10.27.2011

the inevitable goodbye post

I am a New Yorker, born and raised. (This has nothing to do with the NYC New Yorker of course; that's a different brand altogether.)

I was born on Ellis Avenue in Jamestown, NY. I'd show you the house I grew up in if I could; it's still perfect in my mind.

When I was four or five, living at Ellis, my dad taught me how to ride a bike. As soon as I caught on, I rode that bike around and around the block until dusk, when my parents called me inside. They didn't let me cross any streets at first, so I just circled the block, deliriously happy with my first taste of independence and adventure.

I am twenty-four now. I spent my first 18 years in Jamestown and Bemus until I left for college. Many college-bound kids (or young adults?? Whatever fits..) hardly glance back here as they move away for college and then jobs. It's hardly a secret that this area is, and has been, choking economically for a while. It doesn't draw many college grads back.

It drew me back. This area has pulled on my heart since my childhood. It's hard to place a finger on why it has a hold on me. Is it the natural beauty in this region, all the history, the determination of this area to keep struggling through this tough time and not give up, or just the simple fact that this is the community that raised me?

Whatever it was, I've been here for nearly 2 1/2 years since graduating from Allegheny. It's been a fantastic time. I built up a life here. I found my place in the community. I even put together a (very complex, very extended, and very hard to explain) fake family up here, beyond my already existing - and wonderful - real family members. I survived as a quasi grown-up as well, with a job, a (3 minute!) commute, a lunch hour, laundry days, grocery shopping, health insurance, dinner parties...the list of Grown-Up Achievements goes on and on.

All of this in my hometown in New York.

Last night, as the rain pattered on the roof and my car sat in the garage - packed to the hilt and ready for my roadtrip down the East Coast - I searched within me for that four year old Rachel who could not stop grinning as she celebrated her new-found independence by biking around the block again and again.

That thirst for adventure and exploration has never left me. It waxes and wanes, but it's always there. The many hard goodbyes I've gone through over the past week and a half could easily have overwhelmed me with sadness or a sense of bitterness on leaving. My attachment to my New York roots could have disillusioned me as I prepared to go from this place. The monumental changes I'm pushing through could have made me so uncomfortable and agitated that I could've just thrown in the towel and clung to the old, familiar, well-known life I've carved out here.

But there's no joy in any of those options, no adventure, nothing new to learn. My time here is done, and God's beckoning me to other places, other people, another life, a new challenge.
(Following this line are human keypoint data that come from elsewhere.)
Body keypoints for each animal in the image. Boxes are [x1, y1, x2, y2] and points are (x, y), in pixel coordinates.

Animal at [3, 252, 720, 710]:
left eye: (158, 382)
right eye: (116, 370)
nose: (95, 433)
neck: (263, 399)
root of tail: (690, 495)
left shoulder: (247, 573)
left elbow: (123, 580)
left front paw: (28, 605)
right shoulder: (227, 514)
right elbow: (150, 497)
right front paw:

Thank you, New York. Thank you, everyone who remains here and helped make this place home to me. It's still a little surreal that this chapter's over, but it's time for me to set my sails and catch the wind blowing toward my next adventure.

1 comment:

  1. Praying for you dear friend as you travel south. I'll miss you and I love you lots! Jamestown just wont be the same without you. :( Excited to see all that the Lord has in store for your life!